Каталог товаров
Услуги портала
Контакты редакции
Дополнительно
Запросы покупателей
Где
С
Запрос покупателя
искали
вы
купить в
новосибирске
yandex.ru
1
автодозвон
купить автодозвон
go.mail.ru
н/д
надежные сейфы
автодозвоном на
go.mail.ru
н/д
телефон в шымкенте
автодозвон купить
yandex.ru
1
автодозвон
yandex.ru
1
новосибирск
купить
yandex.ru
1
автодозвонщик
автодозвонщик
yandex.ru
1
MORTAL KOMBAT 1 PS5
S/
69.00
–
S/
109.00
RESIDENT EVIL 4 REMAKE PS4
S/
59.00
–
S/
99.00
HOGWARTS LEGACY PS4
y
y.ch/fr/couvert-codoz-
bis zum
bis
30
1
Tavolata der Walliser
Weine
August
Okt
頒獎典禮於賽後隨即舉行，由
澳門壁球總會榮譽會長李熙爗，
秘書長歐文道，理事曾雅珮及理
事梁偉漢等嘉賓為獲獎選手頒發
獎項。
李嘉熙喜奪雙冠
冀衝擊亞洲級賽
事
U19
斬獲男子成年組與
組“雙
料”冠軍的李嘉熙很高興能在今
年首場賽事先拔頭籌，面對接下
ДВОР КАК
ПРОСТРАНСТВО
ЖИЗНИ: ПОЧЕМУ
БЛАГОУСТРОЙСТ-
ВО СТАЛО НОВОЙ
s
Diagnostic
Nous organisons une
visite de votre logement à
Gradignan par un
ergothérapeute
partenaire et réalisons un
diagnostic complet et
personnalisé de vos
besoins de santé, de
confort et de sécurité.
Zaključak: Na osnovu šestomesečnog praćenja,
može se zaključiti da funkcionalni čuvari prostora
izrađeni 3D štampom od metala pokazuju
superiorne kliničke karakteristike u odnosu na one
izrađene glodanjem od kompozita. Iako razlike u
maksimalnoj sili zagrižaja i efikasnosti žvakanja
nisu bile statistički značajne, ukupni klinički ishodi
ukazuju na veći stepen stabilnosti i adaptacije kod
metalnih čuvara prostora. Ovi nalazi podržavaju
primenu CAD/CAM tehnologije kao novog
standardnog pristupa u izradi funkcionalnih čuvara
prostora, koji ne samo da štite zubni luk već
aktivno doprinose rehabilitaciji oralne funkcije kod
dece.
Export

####

TASK TO COMPLETE. Print the lines above without any change, from the first line through the line that contains "ergothérapeute", including both.

SOLVED EXERCISE.
Каталог товаров
Услуги портала
Контакты редакции
Дополнительно
Запросы покупателей
Где
С
Запрос покупателя
искали
вы
купить в
новосибирске
yandex.ru
1
автодозвон
купить автодозвон
go.mail.ru
н/д
надежные сейфы
автодозвоном на
go.mail.ru
н/д
телефон в шымкенте
автодозвон купить
yandex.ru
1
автодозвон
yandex.ru
1
новосибирск
купить
yandex.ru
1
автодозвонщик
автодозвонщик
yandex.ru
1
MORTAL KOMBAT 1 PS5
S/
69.00
–
S/
109.00
RESIDENT EVIL 4 REMAKE PS4
S/
59.00
–
S/
99.00
HOGWARTS LEGACY PS4
y
y.ch/fr/couvert-codoz-
bis zum
bis
30
1
Tavolata der Walliser
Weine
August
Okt
頒獎典禮於賽後隨即舉行，由
澳門壁球總會榮譽會長李熙爗，
秘書長歐文道，理事曾雅珮及理
事梁偉漢等嘉賓為獲獎選手頒發
獎項。
李嘉熙喜奪雙冠
冀衝擊亞洲級賽
事
U19
斬獲男子成年組與
組“雙
料”冠軍的李嘉熙很高興能在今
年首場賽事先拔頭籌，面對接下
ДВОР КАК
ПРОСТРАНСТВО
ЖИЗНИ: ПОЧЕМУ
БЛАГОУСТРОЙСТ-
ВО СТАЛО НОВОЙ
s
Diagnostic
Nous organisons une
visite de votre logement à
Gradignan par un
ergothérapeute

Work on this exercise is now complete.